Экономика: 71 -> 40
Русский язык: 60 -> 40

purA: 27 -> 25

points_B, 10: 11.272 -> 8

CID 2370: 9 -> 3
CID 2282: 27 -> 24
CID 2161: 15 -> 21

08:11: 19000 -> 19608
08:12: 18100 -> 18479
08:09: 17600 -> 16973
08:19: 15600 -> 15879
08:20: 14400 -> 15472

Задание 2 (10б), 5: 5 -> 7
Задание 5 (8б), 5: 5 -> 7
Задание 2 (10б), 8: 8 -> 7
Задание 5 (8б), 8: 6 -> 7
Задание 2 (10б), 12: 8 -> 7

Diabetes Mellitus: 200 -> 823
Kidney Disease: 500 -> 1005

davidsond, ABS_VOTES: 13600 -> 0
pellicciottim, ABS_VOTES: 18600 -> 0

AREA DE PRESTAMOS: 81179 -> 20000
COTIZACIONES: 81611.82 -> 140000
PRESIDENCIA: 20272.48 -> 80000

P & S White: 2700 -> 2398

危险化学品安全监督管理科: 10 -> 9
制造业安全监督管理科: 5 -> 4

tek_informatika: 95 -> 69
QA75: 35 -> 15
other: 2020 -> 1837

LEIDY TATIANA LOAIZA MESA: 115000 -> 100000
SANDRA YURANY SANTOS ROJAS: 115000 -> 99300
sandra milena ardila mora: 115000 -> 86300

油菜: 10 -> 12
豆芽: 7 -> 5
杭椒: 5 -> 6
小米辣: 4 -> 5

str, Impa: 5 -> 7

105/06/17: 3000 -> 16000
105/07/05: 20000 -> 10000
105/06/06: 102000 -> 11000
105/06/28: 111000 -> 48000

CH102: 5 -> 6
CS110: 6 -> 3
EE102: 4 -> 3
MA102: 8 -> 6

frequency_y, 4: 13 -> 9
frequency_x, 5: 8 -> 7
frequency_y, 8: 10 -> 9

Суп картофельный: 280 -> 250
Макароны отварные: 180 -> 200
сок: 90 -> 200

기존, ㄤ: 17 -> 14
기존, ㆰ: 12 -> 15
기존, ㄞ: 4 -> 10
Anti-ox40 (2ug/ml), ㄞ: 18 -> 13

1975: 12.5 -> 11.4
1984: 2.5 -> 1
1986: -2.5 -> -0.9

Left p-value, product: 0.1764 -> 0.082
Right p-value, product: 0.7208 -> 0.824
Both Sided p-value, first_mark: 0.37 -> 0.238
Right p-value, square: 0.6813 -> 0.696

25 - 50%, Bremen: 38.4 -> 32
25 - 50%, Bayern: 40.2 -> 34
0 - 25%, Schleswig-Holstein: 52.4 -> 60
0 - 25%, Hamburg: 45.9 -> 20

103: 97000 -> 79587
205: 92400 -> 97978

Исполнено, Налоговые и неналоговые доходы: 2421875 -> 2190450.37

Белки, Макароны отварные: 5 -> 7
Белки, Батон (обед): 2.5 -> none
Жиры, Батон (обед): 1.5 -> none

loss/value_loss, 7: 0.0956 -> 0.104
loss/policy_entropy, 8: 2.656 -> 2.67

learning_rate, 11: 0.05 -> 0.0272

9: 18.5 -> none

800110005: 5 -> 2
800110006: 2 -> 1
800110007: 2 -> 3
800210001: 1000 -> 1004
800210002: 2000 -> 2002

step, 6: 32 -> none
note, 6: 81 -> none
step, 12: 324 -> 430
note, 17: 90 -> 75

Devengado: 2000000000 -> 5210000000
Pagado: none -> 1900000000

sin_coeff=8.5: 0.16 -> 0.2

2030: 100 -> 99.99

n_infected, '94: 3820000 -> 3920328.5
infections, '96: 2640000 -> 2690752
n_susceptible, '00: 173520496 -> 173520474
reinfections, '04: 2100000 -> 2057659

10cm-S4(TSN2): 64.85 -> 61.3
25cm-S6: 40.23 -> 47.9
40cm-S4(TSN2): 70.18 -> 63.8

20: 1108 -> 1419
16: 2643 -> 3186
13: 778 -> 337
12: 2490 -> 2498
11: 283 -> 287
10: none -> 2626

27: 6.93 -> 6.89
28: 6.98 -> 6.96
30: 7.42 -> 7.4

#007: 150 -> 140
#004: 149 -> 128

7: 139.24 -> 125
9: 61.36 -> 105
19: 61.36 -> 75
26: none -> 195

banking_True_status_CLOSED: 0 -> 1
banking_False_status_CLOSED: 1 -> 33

▸ **ASSIGNED TASK**:
The required output is a copy of each line in the records where the string "Макароны" occurs.

▸ **REPLY TO THE EXERCISE**:
Макароны отварные: 180 -> 200
Белки, Макароны отварные: 5 -> 7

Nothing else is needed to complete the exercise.